To be even more clear: the archive is not benign. Saidiya Hartman posits this clearly in her 2019 book Wayward Lives, Beautiful Experiments as she discusses the authoritarian archive’s role in the modern cultural understanding of Black women. The archive has been used to lie: to surveil Black communities and develop police records, to tout European colonizers as empathetic saviors, to manufacture consent for the imperial annihilation of Iraq, Iran, and the Levant, to name a few. But by definition, the archive is a gathering place of information. The archive doesn’t have to be siphoned into authority–in fact, it shouldn’t be. So with this in mind, I dream that the archive isn’t in your phone, or mine. I dream that my pervert friends and I have to and want to work together to share the information that we need to stay safe, that we can build beautiful and robust networks of dissemination and create spaces like the LHA and the LA&M where we can learn when and how we want to. There’s sanctity in that.
Instagram has removed the thrill of discovery, the sound of air purifiers, the shuffle of bankers boxes and the hum of old halogen bulbs from our specific history. When you page through Del LaGrace Volcano’s photography from the 1990s, you don’t have to question the authenticity of the image–whether or not it was produced by an AI generator capitalizing off of our overworked proletariat. Public knowledge and sharing is crucial, but not when it serves to continue the horrifying accumulation of wealth of Mark Zuckerberg and the rest of the media elite.

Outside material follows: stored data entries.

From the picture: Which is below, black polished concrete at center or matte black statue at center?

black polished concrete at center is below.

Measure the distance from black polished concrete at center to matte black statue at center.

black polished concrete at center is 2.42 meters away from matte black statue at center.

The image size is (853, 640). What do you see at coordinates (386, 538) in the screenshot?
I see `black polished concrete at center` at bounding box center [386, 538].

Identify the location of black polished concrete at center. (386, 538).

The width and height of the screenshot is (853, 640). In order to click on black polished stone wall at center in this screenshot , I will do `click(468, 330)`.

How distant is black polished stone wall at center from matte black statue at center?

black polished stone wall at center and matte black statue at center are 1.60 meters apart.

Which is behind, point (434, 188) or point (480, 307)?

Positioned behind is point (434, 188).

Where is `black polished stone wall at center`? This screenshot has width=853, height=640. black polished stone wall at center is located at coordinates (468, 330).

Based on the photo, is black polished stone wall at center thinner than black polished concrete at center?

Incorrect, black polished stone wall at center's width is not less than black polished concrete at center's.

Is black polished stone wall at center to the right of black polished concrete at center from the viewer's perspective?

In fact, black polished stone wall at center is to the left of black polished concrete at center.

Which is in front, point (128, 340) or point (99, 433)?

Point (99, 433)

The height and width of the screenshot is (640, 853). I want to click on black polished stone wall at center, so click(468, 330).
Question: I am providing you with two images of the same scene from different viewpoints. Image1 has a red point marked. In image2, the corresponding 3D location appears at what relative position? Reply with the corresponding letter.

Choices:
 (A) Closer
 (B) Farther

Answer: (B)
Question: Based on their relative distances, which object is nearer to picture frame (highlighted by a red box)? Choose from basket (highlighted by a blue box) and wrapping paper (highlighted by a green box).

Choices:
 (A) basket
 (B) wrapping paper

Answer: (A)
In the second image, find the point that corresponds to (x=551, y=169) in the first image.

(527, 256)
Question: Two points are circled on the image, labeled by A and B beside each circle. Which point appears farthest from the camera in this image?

This collection of thoughts and stories serves to remind us of the importance of our non-procreative creation (sodomy, if you will). To challenge the social instinct of gathering information instantly, whenever we want, and never questioning the sources. A professor of mine spoke of the availability of information through artificial intelligence as a complete flattening of our media–I urge people to re-engage with the effort of discovery, to unflatten the layers. If you have a question, what work should you put in to find the answer? Would it ever be easier to ask the man in the park playing the clarinet about the functionality of his instrument instead of googling its anatomy? I want you to go poring over years of print of one periodical to find a story that mirrors your current love. And I hope you, too, someday find the equivalent of Audre Lorde’s typewritten love poem and start to preserve the information you care about outside of this oppressive digital universe.